Auch Lettland äußerte sich besorgt über die Wagner-Söldner. Es bestehe die Gefahr einer „Infiltration“ der EU durch Kämpfer der Gruppe Wagner, warnte der lettische Regierungschef Krisjanis Karins in Brüssel. „Die Bedrohung wäre wahrscheinlich nicht eine frontal militärische, sondern der Versuch der Infiltration Europas für unbekannte Zwecke“, sagte er.

Ukraine verkündet langsamen Vormarsch an mehreren Abschnitten

Die ukrainische Armee hat bei ihrer Offensive nach eigenen Angaben die russischen Invasoren an mehreren Frontabschnitten um mehr als einen Kilometer zurückgedrängt. Insbesondere im Umland der russisch kontrollierten Stadt Bachmut liege die Initiative derzeit auf ukrainischer Seite, teilte Vizeverteidigungsministerin Hanna Maljar mit. Die Angaben der Kriegsparteien lassen sich nicht unmittelbar unabhängig überprüfen. Bachmut war von den Russen im Mai unter hohen Verlusten nach monatelangen schweren Kämpfen erobert worden.

Tote und Verletzte durch russischen Beschuss in Cherson

In der südukrainischen Stadt Cherson sind am Donnerstag mindestens zwei Menschen durch russischen Beschuss getötet und zwei weitere verletzt worden. Nach Angaben lokaler Behörden wurden Wohngebäude, ein medizinisches Zentrum und eine Schule mit einem sogenannten „Punkt der Unbezwingbarkeit“ getroffen. Dabei handelt es sich um einen zivilen Schutzraum, in dem humanitäre Hilfe an die Bevölkerung ausgegeben wird.
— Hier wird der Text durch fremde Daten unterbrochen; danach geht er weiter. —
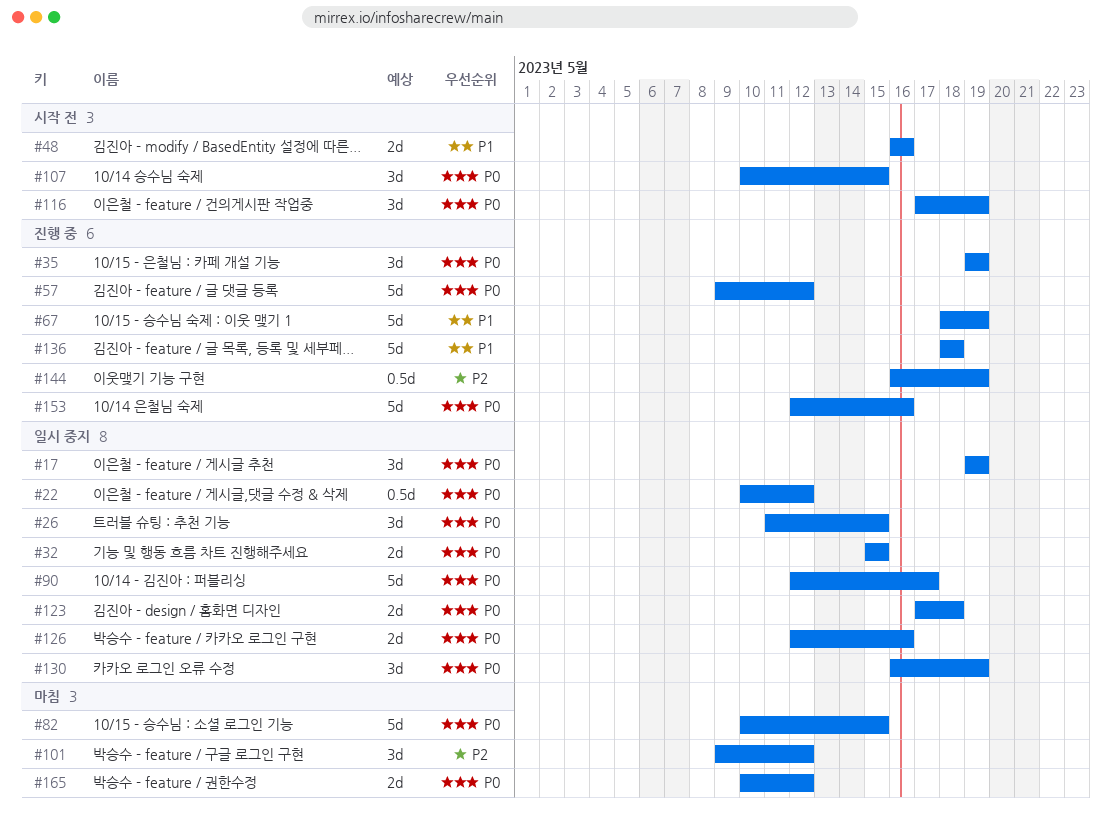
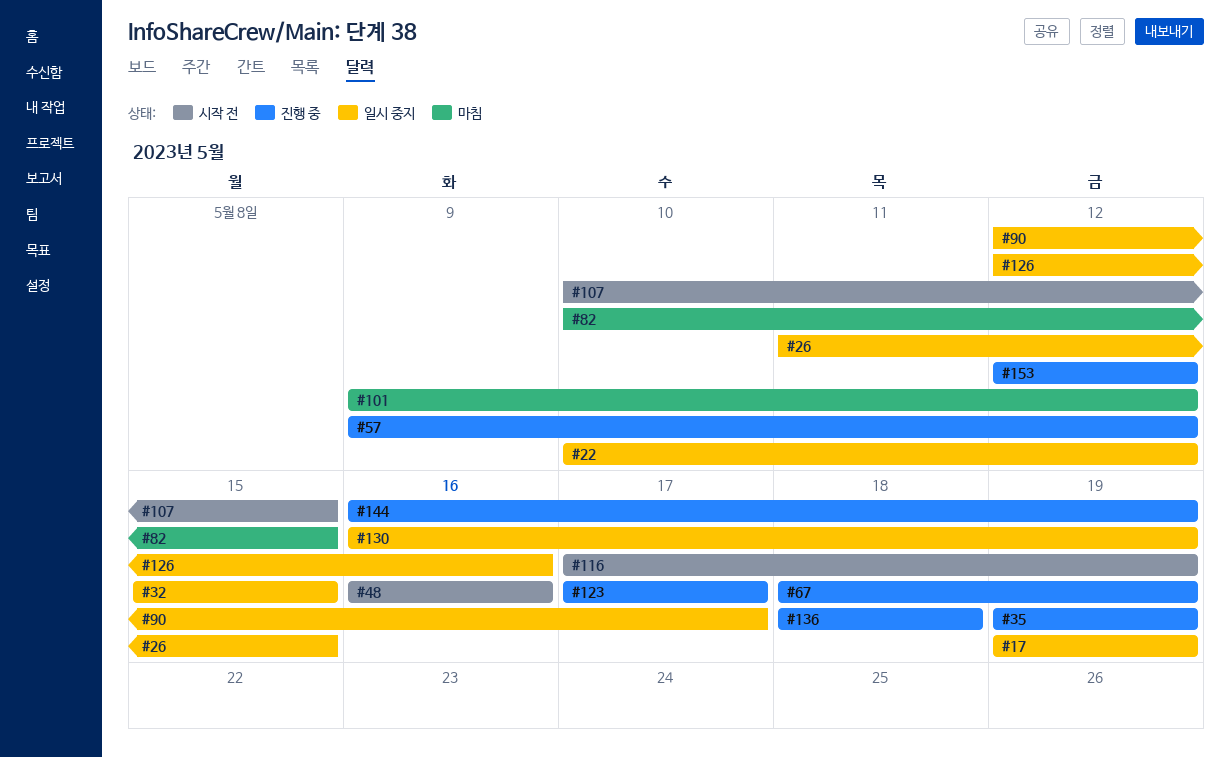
#123, status: 일시 중지 -> 진행 중
#123, due: May 18 -> May 17
#153, due: May 16 -> May 12
#165: present -> none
Staatsfernsehen zeigt Putin bei Bad in der Menge

Vier Tage nach dem Abbruch des Wagner-Auftstands hat Kremlchef Wladimir Putin ein für ihn ungewöhnliches Bad in der Menge genommen. Aufnahmen des Staatsfernsehens zeigten ihn am Mittwochabend, wie er in der Kaukasusrepublik Dagestan von begeisterten Bewohnern umringt wird und Hände schüttelt. Dann bittet ihn ein Mädchen in dem Gedränge um ein Selfie. Putin gibt dem Mädchen einen Kuss auf den Kopf, legt den Arm um sie und lässt sich mit ihr fotografieren. Dass der Kremlchef sich in eine Menschenmenge begibt, ist äußerst selten - in Moskau hält Putin selbst bei politischen Treffen meist Abstand. Die Reise Putins sollte offenbar Normalität zeigen.